> [Data supplied]
▼

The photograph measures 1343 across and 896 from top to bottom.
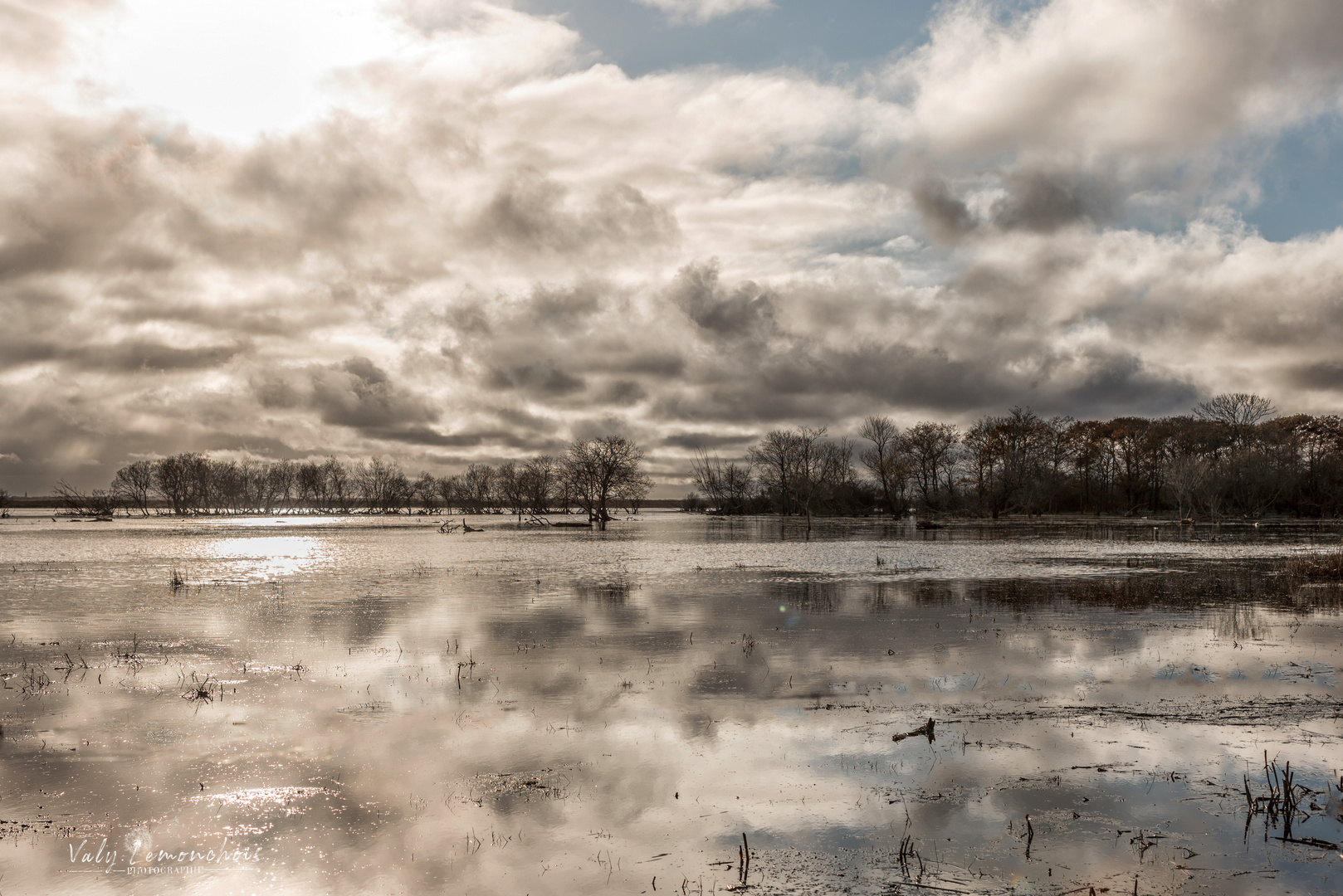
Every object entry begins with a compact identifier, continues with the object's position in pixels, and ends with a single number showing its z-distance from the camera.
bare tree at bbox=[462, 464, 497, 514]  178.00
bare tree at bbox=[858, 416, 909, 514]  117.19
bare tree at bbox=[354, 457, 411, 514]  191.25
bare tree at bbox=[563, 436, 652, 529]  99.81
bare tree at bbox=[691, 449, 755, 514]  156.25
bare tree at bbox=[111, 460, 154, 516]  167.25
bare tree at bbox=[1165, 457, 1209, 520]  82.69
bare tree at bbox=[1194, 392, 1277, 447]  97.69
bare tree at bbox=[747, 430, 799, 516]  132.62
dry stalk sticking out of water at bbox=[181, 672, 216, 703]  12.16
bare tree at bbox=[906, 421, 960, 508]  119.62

▲
▼

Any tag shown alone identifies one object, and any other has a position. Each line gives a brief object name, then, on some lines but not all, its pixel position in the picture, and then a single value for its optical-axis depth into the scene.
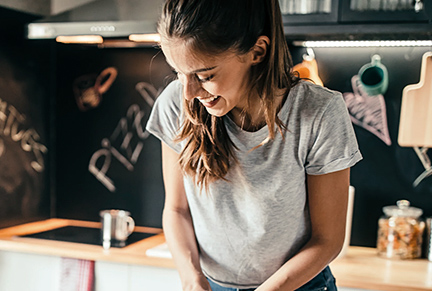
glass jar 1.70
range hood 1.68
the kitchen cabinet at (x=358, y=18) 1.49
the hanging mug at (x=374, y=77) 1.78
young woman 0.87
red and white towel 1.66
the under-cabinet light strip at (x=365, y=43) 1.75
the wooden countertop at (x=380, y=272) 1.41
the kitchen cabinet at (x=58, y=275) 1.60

▲
▼

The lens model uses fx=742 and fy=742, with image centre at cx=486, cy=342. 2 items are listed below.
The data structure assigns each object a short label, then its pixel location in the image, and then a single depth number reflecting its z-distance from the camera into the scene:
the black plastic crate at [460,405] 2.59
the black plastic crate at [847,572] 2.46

▲

Everything from the line containing "bare tree at bbox=[111, 460, 154, 516]" through the line containing "bare tree at bbox=[906, 421, 960, 508]" in the material above should be retyped exactly, both ends included, and nothing more.

bare tree at bbox=[111, 460, 154, 516]  167.25
bare tree at bbox=[1165, 457, 1209, 520]  82.69
bare tree at bbox=[1194, 392, 1277, 447]  97.69
bare tree at bbox=[747, 430, 799, 516]  132.62
dry stalk sticking out of water at bbox=[181, 672, 216, 703]  12.16
bare tree at bbox=[906, 421, 960, 508]  119.62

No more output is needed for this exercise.